ROME — It was heralded as the actual property deal of the century.

Up on the market was a 16th-century, 30,000-square-foot villa in downtown Rome full with a landscaped backyard and a masterpiece painted on its ceiling — by Caravaggio.

But when the Villa Aurora went up for public sale on Tuesday, the hefty price ticket — 471 million euros, or $533 million — stored potential patrons away. There have been no provides on the minimal bidding value, in accordance with the notary overseeing the sale.

Aside from Caravaggio’s fresco — “Jupiter, Neptune and Pluto,” which he painted for the villa’s first proprietor, Cardinal Francesco Maria Del Monte, in 1597 — the villa has ceiling frescoes by different Baroque masters, together with Giovanni Francesco Barbieri, higher often called Guercino. His fresco in the primary corridor of the Roman goddess of daybreak, “Aurora,” gave the villa its identify.

The villa has been the property of the Boncompagni Ludovisi household for 400 years. But an inheritance dispute between the widow of Prince Nicolò Boncompagni Ludovisi, who died in 2018 at age 77, and his three sons from his first marriage prompted a judicial order to promote it.

Any patrons would want very deep pockets as a result of the villa requires no less than €10 million for restoration work, stated Alessandro Zuccari, a professor on the University of Rome who was tasked by the Rome courtroom overseeing the inheritance dispute to ascertain the villa’s financial worth. “I told the magistrate it was priceless, from a cultural point of view; she told me I had to come up with a number,” he stated.

Most of the villa’s worth rests within the Caravaggio fresco — valued at €310 million. Professor Zuccari stated the general value was justified due to the villa’s “immense cultural value.”

“What building in the world has a wall painting by Caravaggio near a wall painting by Guercino?” he requested. The villa additionally contains works by different well-known 17th-century artists and vintage Roman statuary.

Thousands of individuals visited the auction website, the place a video supplies an exhaustive gallery of photos of the property’s artwork.

Meanwhile, a web based petition signed by nearly 39,000 individuals referred to as on Dario Franceschini, Italy’s tradition minister, to make use of European Union funds to purchase the villa on the asking value. The ministry additionally has the best to match any provides for the villa, ought to a purchaser emerge.

Princess Rita Boncompagni Ludovisi, the American-born third spouse of the deceased Prince Nicolò Boncompagni Ludovisi, who has lived within the villa for the higher a part of 20 years, stated she had blended emotions in regards to the failed public sale. “I had hoped for some kind of resolution today,” she stated, including that she had come to phrases with leaving.

As the villa’s guardian, she made it accessible to students, and gave personalized tours and dinners to assist pay for its maintenance. She and her late husband “put everything into Villa Aurora,” she stated.

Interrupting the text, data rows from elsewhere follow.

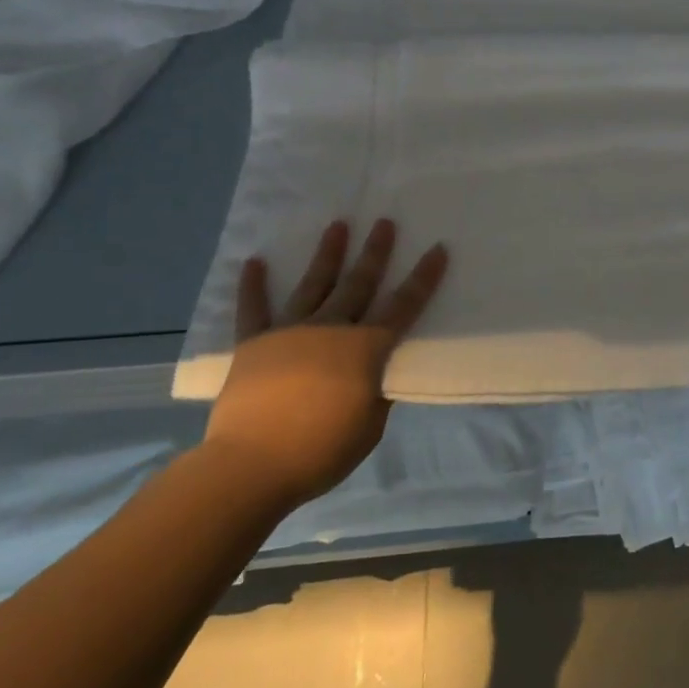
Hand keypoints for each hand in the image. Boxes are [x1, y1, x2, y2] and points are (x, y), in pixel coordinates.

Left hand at [203, 218, 449, 510]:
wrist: (251, 465)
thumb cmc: (320, 450)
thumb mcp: (369, 427)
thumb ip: (377, 392)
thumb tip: (377, 371)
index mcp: (365, 348)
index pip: (404, 305)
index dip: (423, 277)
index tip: (437, 248)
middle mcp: (331, 327)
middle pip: (359, 283)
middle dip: (375, 251)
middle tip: (384, 222)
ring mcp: (290, 331)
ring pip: (314, 284)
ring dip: (328, 254)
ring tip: (337, 225)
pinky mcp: (255, 343)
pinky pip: (254, 309)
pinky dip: (253, 286)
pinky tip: (254, 262)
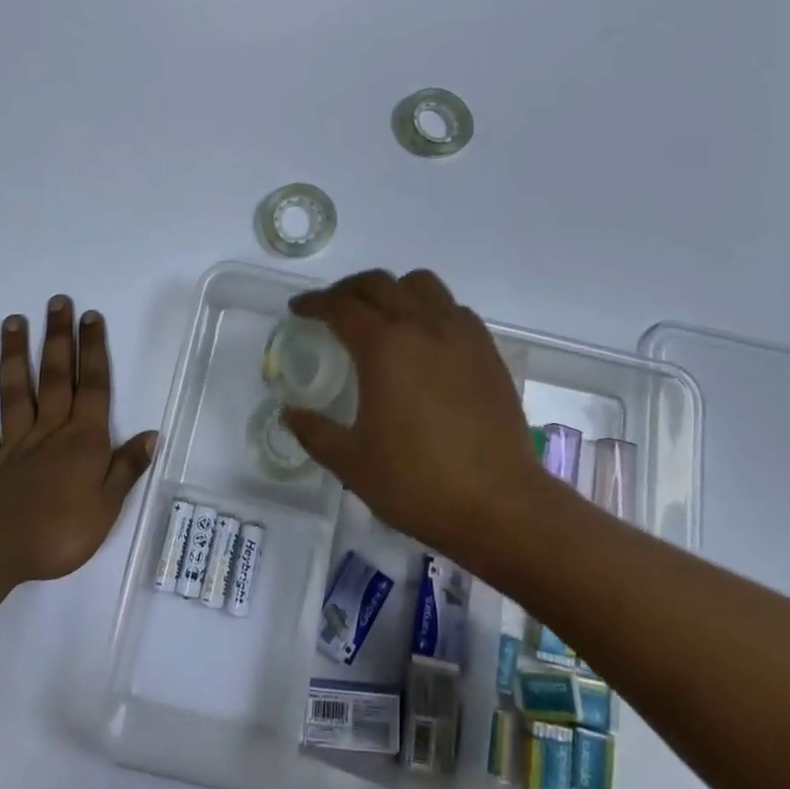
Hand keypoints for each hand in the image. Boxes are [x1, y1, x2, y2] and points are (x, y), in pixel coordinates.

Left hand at [0, 296, 156, 586]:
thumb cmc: (60, 533)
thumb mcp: (107, 508)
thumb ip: (126, 468)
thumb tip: (151, 434)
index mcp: (82, 440)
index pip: (92, 387)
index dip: (92, 350)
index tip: (90, 316)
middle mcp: (49, 432)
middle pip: (54, 378)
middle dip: (57, 338)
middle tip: (56, 302)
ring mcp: (14, 444)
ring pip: (15, 392)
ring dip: (14, 356)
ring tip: (13, 322)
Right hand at [280, 270, 535, 566]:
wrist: (500, 504)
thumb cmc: (418, 483)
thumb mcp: (352, 464)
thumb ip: (315, 432)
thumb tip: (289, 413)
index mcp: (384, 347)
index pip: (340, 306)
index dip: (314, 303)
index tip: (298, 309)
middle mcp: (422, 326)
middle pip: (378, 284)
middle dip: (348, 289)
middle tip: (332, 308)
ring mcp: (460, 334)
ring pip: (421, 284)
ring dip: (392, 290)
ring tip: (381, 315)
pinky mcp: (487, 350)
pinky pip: (453, 308)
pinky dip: (430, 308)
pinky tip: (425, 339)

T. Corey Brennan, a classics professor at Rutgers University who has been engaged on the Boncompagni Ludovisi archives for over a decade, stated that a lot remained to be found within the villa.

In current years, frescoes have been detected behind false and dropped ceilings within the villa, and have but to be totally uncovered and restored, Professor Brennan stated.

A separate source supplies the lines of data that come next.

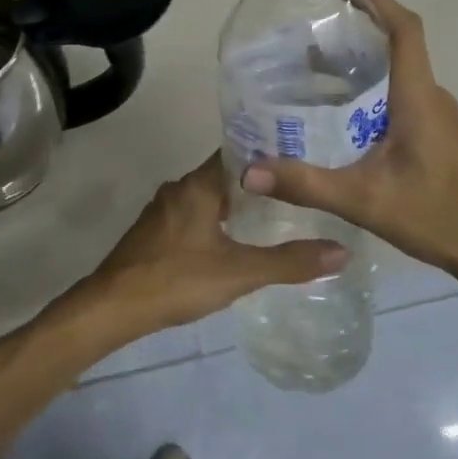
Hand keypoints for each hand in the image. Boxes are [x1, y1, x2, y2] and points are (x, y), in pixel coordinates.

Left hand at [78, 152, 347, 338]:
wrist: (115, 304)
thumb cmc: (177, 279)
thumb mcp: (240, 272)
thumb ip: (290, 262)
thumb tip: (342, 250)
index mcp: (197, 186)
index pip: (235, 154)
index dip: (266, 154)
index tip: (298, 158)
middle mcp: (178, 189)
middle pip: (222, 176)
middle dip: (256, 183)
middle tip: (296, 190)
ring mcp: (162, 210)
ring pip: (206, 197)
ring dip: (234, 203)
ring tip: (273, 214)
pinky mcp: (153, 231)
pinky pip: (192, 214)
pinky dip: (215, 220)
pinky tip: (234, 239)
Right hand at [241, 0, 457, 289]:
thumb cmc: (438, 216)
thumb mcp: (363, 200)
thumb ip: (305, 183)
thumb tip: (248, 173)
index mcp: (417, 98)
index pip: (405, 31)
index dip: (378, 1)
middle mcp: (431, 98)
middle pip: (398, 46)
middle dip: (357, 29)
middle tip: (309, 30)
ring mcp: (439, 118)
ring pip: (398, 73)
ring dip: (362, 61)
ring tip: (315, 65)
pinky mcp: (439, 136)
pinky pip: (402, 96)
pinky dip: (371, 88)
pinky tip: (342, 113)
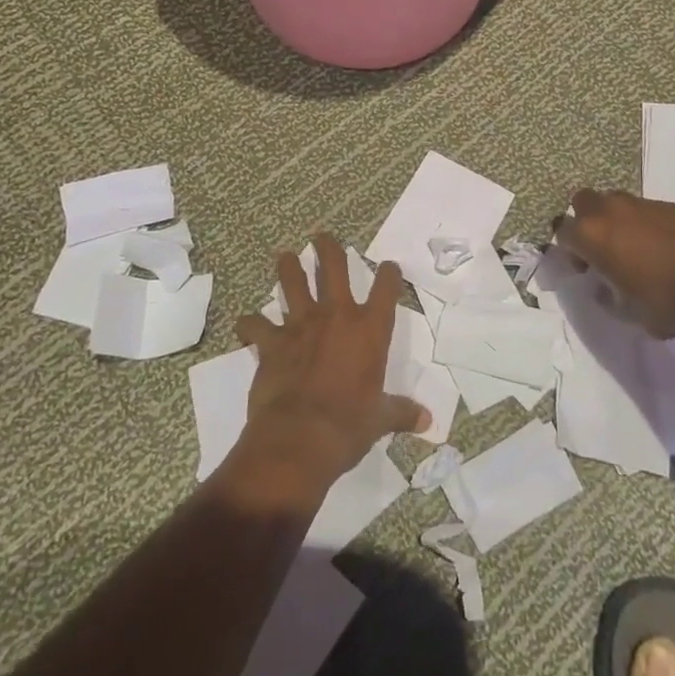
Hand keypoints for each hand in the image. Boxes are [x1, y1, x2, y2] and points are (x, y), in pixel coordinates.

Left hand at [232, 234, 429, 486]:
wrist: (300, 438)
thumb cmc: (349, 426)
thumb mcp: (381, 419)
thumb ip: (401, 412)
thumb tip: (427, 421)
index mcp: (370, 330)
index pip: (386, 288)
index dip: (389, 274)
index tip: (389, 268)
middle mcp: (336, 316)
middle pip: (334, 267)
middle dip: (328, 248)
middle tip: (322, 237)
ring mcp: (301, 325)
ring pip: (292, 283)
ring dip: (288, 268)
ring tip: (285, 257)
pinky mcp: (271, 342)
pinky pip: (255, 325)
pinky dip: (250, 324)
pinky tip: (246, 324)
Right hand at [555, 189, 674, 336]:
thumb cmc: (664, 301)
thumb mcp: (626, 312)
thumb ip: (607, 296)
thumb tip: (604, 287)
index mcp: (591, 235)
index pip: (562, 232)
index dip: (569, 250)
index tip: (584, 269)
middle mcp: (611, 210)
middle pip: (583, 201)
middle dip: (585, 220)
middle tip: (601, 247)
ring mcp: (642, 204)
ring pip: (615, 201)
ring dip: (615, 218)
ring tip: (633, 246)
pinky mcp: (670, 205)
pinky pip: (646, 209)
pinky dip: (645, 223)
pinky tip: (663, 246)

And a “full subterranean underground survey of the villa,” carried out with noninvasive ground-penetrating radar and different methods, present that it’s sitting on large stays that dwarf the dimensions of the villa.

“If you were able to start digging, you would immediately hit Roman remains,” he stated. “It’s not just what’s there but what is certainly there that excites me.”

The villa will return to the block on April 7, its price slashed by 20 % to a mere €377 million.

“We go onward,” Princess Rita stated in a phone interview. “Here we are.”